I can’t see anything in this code that suggests large memory use. As a band-aid I can suggest that you could try adding

del inputs
del outputs
del loss

after the line

optimizer.step()

.

The memory usage is model-dependent and often the majority of the memory is used by the forward activations, not the parameters or gradients.
E.g. in this post I’ve posted some stats about the used model and you can see that the activations use:

6452341200 / 138357544 ~= 47

times more memory than the parameters.

Wow that’s astonishing.

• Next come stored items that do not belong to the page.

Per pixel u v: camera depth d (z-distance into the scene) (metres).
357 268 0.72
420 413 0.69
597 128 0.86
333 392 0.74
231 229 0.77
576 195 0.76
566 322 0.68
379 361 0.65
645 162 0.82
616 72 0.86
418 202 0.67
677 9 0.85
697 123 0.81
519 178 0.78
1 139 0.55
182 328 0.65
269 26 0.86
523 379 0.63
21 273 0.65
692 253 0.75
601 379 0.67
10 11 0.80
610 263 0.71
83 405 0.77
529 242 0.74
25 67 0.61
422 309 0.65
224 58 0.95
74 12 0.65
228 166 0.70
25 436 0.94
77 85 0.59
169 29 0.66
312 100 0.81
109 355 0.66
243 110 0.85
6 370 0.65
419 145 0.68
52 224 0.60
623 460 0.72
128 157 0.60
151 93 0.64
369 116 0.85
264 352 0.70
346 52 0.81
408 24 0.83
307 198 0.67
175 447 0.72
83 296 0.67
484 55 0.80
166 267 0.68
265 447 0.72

I heard it was more but I had no idea it was this much more.

It really depends on the model architecture and especially for e.g. conv layers, you would see a huge memory difference, while linear layers could yield the inverse effect.
Here is a smaller example:

# conv
model = nn.Conv2d(3, 64, 3, 1, 1)
x = torch.randn(1, 3, 224, 224)

out = model(x)

model_param_size = sum([p.nelement() for p in model.parameters()])
input_size = x.nelement()
act_size = out.nelement()

print('model size: {}\ninput size: {}\nactivation size: {}'.format(
    model_param_size, input_size, act_size))

> model size: 1792
  input size: 150528
  activation size: 3211264
  
# linear
model = nn.Linear(1024, 1024)
x = torch.randn(1, 1024)

out = model(x)

model_param_size = sum([p.nelement() for p in model.parameters()])
input_size = x.nelement()
act_size = out.nelement()

print('model size: {}\ninput size: {}\nactivation size: {}'.format(
    model_param_size, input_size, act_size))

> model size: 1049600
  input size: 1024
  activation size: 1024

Hmm that’s a good point because of weight sharing… Does my transformer have weight sharing (I’m using XLNet)? I think yes because of recurrence right?

Also I guess the remedy is pipeline parallelism right?